2/3 des violences dénoncées sont physiques ; elles peuvent aussi être psychologiques, avec un phénomène d’emprise, et sexuelles. «Le département n’est pas épargné par ce fléau, loin de là». En 2022 en Haute-Savoie, 711 plaintes pour violences conjugales, dont 85,6% de femmes, ont été recensées par la Police nationale et 1036 par la Gendarmerie nationale, dont 83,% de femmes. Sur les dix premiers mois de 2023, 499 femmes (sur 581 faits) victimes de violences conjugales ont été recensées par la Police et 842 (sur 1030 faits) par la Gendarmerie.
4 intervenants sociaux en commissariat et gendarmerie
Parmi les dispositifs mis en place par l’Etat, Yves Le Breton évoque le Grenelle contre les violences conjugales de 2019 «qui reste d’actualité avec trois priorités fortes : prévenir, protéger et prendre en charge» ou encore le plan interministériel (2023-2027) pour l’égalité entre les femmes et les hommes dont la lutte contre les violences faites aux femmes constitue un pilier majeur. En Haute-Savoie, quatre intervenants sociaux en commissariat et gendarmerie ont été recrutés pour accueillir, accompagner et orienter les victimes. Leur nombre pourrait être augmenté à six. «Ces intervenants, qui sont des intermédiaires très précieux pour les forces de sécurité, ont traité plus de 1100 dossiers sur les 10 premiers mois de 2023». De nombreux dispositifs (Maison de protection des familles, hébergements d’urgence, permanences d’urgence pour les professionnels…) et financements sont dédiés à la lutte contre les violences intrafamiliales.

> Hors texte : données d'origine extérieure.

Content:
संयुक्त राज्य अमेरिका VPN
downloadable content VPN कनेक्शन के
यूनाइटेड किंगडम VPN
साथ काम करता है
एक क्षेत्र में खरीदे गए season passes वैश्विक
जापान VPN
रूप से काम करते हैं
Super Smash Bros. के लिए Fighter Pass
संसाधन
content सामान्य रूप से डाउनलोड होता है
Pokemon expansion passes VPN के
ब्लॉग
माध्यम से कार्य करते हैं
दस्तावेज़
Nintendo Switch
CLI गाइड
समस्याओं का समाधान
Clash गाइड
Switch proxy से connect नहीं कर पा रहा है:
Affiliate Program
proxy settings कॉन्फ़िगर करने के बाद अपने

Des violences qui apparaissent dans tous types de couples
Selon la psychologue de l’AVIJ des Savoie qui est intervenue, «les violences conjugales apparaissent dans tous types de couples. Des jeunes, très jeunes avec des victimes parfois âgées de 15 à 18 ans, des couples plus matures, dans la fleur de l’âge, et des couples senior. Elles se manifestent dans les couples hétérosexuels et homosexuels, avec des violences d’hommes sur les femmes, de femmes sur les hommes mais aussi d’hommes sur les hommes et de femmes sur les femmes». Elle souligne que les victimes mettent beaucoup de temps avant de demander de l’aide, pour plusieurs raisons : «elles n’identifient pas toujours le danger auquel elles sont exposées ; il va leur falloir du temps, le passage par certains cycles de violence pour comprendre ce danger. Elles vont développer tout un tas de stratégies de survie, tels que l’adaptation ou la suradaptation, la minimisation, la banalisation voire le déni ou la dissociation».
L’objectif de sensibilisation sur ce sujet est de pouvoir susciter une prise de conscience collective, y compris sociale, car tout le monde, directement ou indirectement peut être concerné.